We see a staff member named Arjun (Dev Patel) adjust his Sikh turban precisely with a pin to make sure that each fold is perfectly aligned before leaving home. But when he gets to the hotel and puts on his impeccable uniform, he realizes that he does not have his shoes. Inspecting the staff before, chief chef Oberoi (Indian cinema star Anupam Kher) tells Arjun he is dismissed. He cannot appear before the guests in sandals, “looking like a beggar.” But then Oberoi relents, and tells Arjun he can wear Oberoi’s own shoes, which Arjun does, even though they are much too small.
Meanwhile, a group of terrorists from an extremist Islamic cult in Pakistan are arriving by boat, listening to a voice on their phones (all taken from real-life recordings from that day), telling them “You are calm…you are all like sons to me…I am with you…paradise awaits you.” Their backpacks are filled with guns and grenades, and their plan is to create chaos and terror at 12 different locations through Mumbai, which, as we will learn, has no special forces with the training or equipment to stop terrorist attacks.

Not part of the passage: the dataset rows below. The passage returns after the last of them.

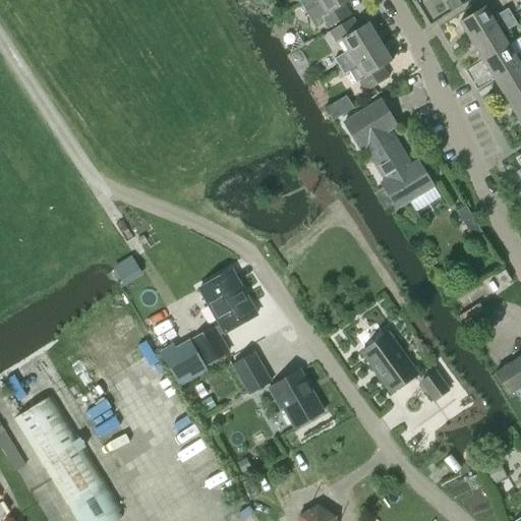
[(349,0),(307,0),(301,4),(315,29),(323,24),(327,30),(349,15),(342,4),(349,0)]
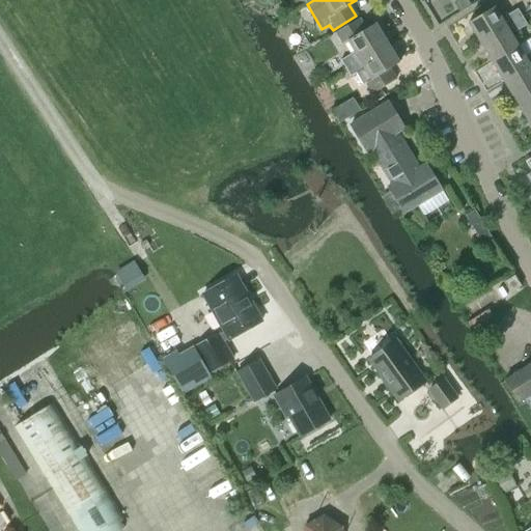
[(454,0),(454,6),(457,14),(471,5),(468,0),(454,0)]
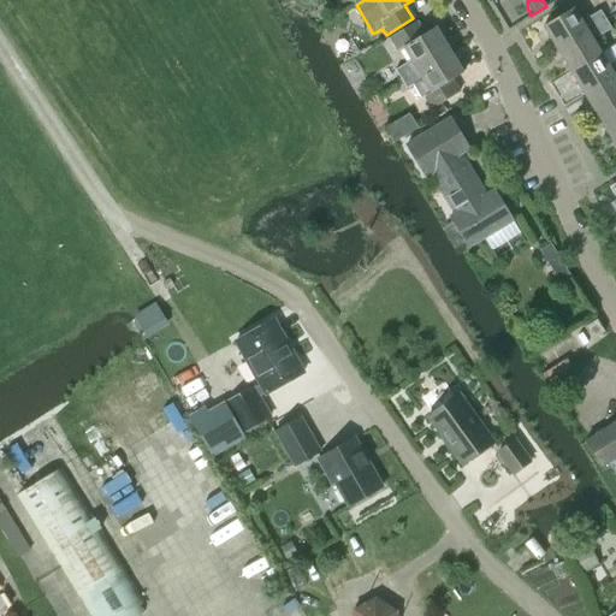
[(556,48),(605,19),(599,10),(581,21),(573,7),(543,25),(556,48)]
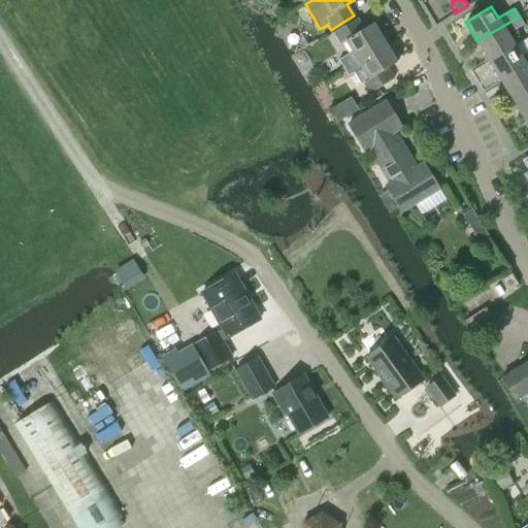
[(358,22),(355,17),(333,30),(340,41),(344,39),(351,50),(337,59),(342,67),(385,41),(372,22),(371,23),(367,17),(358,22)]
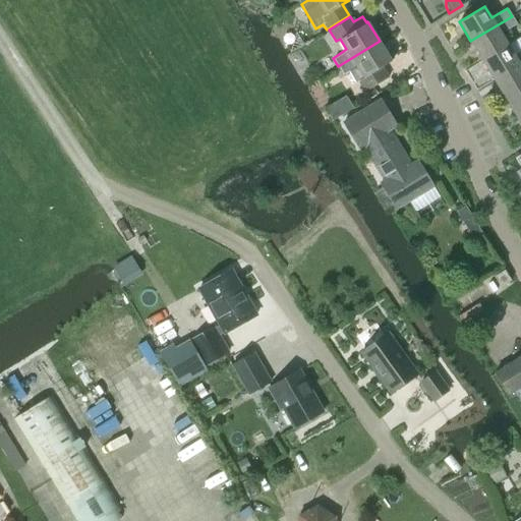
[(512,16),(470,41),(482,60),(508,44),(502,34),(517,24),(512,16)]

Over the course of the film, three different characters make reassuring and completely dishonest phone calls to parents, telling them that despite what they see on television, everything is fine and they are safe. In another scene, a terrified hotel guest confronts another guest who has been speaking Farsi and says she is afraid of a staff member wearing a Sikh turban. The Sikh talks quietly to her, telling her that the turban is a symbol of honor, but he will remove it if it makes her more comfortable. He shows her a photograph of his family, reminding her of what all humans share, so she tells him to keep it on.
Everything terrible that happens in the film is caused by thinking of some people as “other.” The terrorists are led by a voice who constantly separates them from the rest of humanity. One of them kills a woman when told to by the voice in his ear, but when the voice tells him to reach into the dead woman’s bra to find her ID, he cannot. The voice says she was an infidel, so it doesn’t matter. But his faith is so essential to his identity that touching a woman’s breast is more forbidden than killing her. Throughout the story, as unthinkably horrific violence occurs, family keeps coming to the forefront as the essential connecting force.
Maras has a remarkable gift for a first-time director for giving us a sense of place. In the midst of chaos, we have a good idea of the various locations in the hotel and how they relate to each other. There is an action movie version of this movie where someone like Bruce Willis comes in and “Die Hards” it, but Maras keeps it soberingly, terrifyingly real, in part through tiny moments like the terrorists’ first look at a flush toilet (when they go into a bathroom to shoot an old lady), and when a hostage’s prayer shifts a shooter’s focus so that he is no longer able to make her an other, a moment of human connection that no amount of propaganda can cancel out. Maras wants us to see the helpers. But he wants this movie to help us be helpers ourselves.